Le interruzioni dei voli sono in corso dall'8 agosto, durante il quale circa 700 collegamenti sono stati cancellati o ritardati a Catania. Di questi, circa 400 erano voli in uscita, con ulteriori 52 in programma di cancellazione oggi, secondo i dati pubblicati sul sito web dell'aeroporto. La situazione si è intensificata durante il picco della stagione estiva, ponendo ulteriore pressione sulla rete aerea della Sicilia. In risposta, più di 250 voli sono stati reindirizzati ad altri aeroporti dell'isola, tra cui Palermo, Trapani e Comiso.
Gli sforzi di reindirizzamento hanno avuto un impatto principalmente sulle compagnie aeree che operano le rotte più frequenti da Catania, come Ryanair, easyJet, Ita Airways e Wizz Air. I dati del Sac mostrano che 50 voli originariamente pianificati da Catania sono stati riprogrammati, con 33 in partenza da Palermo, 14 da Trapani e tre da Comiso.

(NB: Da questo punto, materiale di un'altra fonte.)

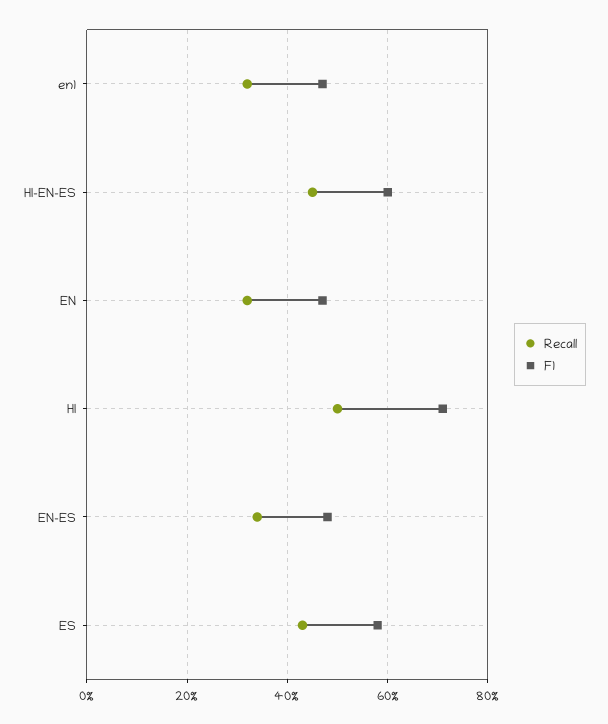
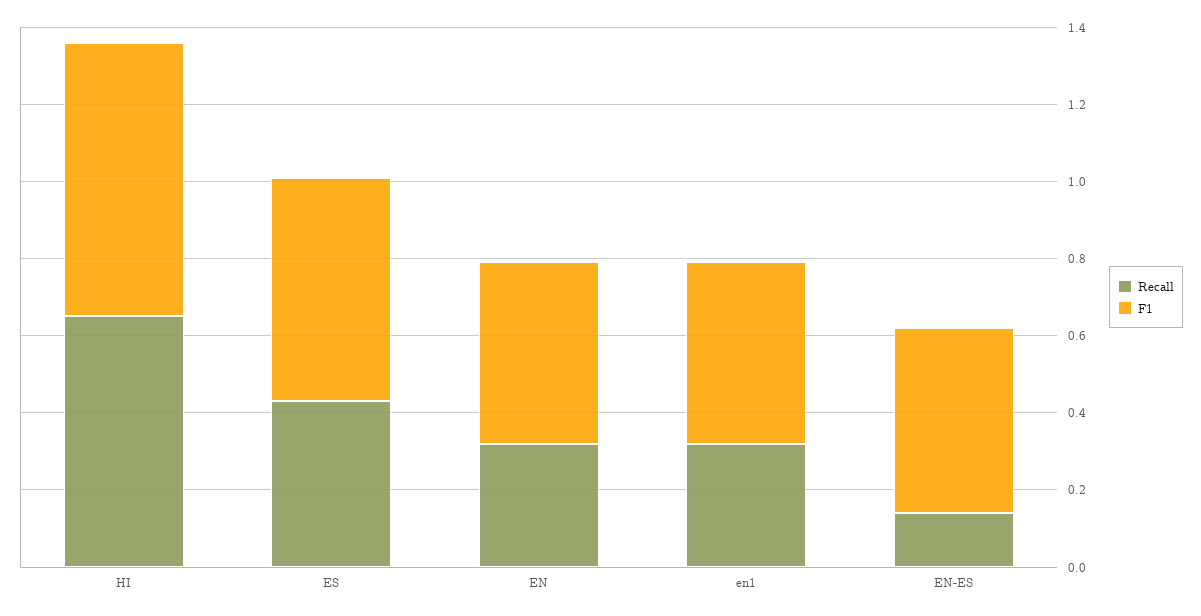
  {
    "Recall": {
      "en1": 0.3,
-     "HI-EN-ES": 0.45,
      "EN": 0.3,
-     "HI": 0.5,
+     "HI": 0.65,
-     "EN-ES": 0.35,
+     "EN-ES": 0.15,
      "ES": 0.45
    },
    "F1": {
      "en1": 0.45,
-     "HI-EN-ES": 0.6,
      "EN": 0.45,
      "HI": 0.7,
      "EN-ES": 0.5,
      "ES": 0.6
    }
  }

Per i voli in arrivo, 40 sono stati reindirizzati a Palermo, 12 a Trapani e cinque a Comiso. Questi aggiustamenti mirano a minimizzare i ritardi e garantire operazioni più fluide nonostante l'interruzione in corso. Nel frattempo, le autorità locali hanno imposto misure di sicurezza più severe a causa dell'aumento dell'attività vulcanica.
Un'ordinanza emessa ieri impone che le persone rimangano a almeno 200 metri di distanza dal flusso di lava attivo. Ciò avviene dopo che i visitatori hanno tentato di scattare dei selfie vicino al fronte di lava, suscitando preoccupazioni per la sicurezza pubblica. L'accesso al Rifugio Citelli, un rifugio vicino, è stato anche limitato per limitare l'esposizione a potenziali pericoli. Anna Quatrone, presidente del Sac, ha confermato che circa 1.900 voli erano originariamente in programma per arrivare o partire da Catania. Ha osservato che circa il 36 per cento di questi voli sono stati cancellati, mentre circa 630 sono stati reindirizzati ad aeroporti alternativi.
La continua volatilità dell'eruzione dell'Etna sottolinea le sfide affrontate dalle reti di trasporto regionali durante i periodi di disordini geologici. Le autorità stanno monitorando attentamente la situazione e rivaluteranno le operazioni di volo una volta che le condizioni si saranno stabilizzate. I viaggiatori interessati dalle interruzioni sono invitati a verificare con le loro compagnie aeree gli orari aggiornati e a prendere in considerazione accordi di viaggio alternativi.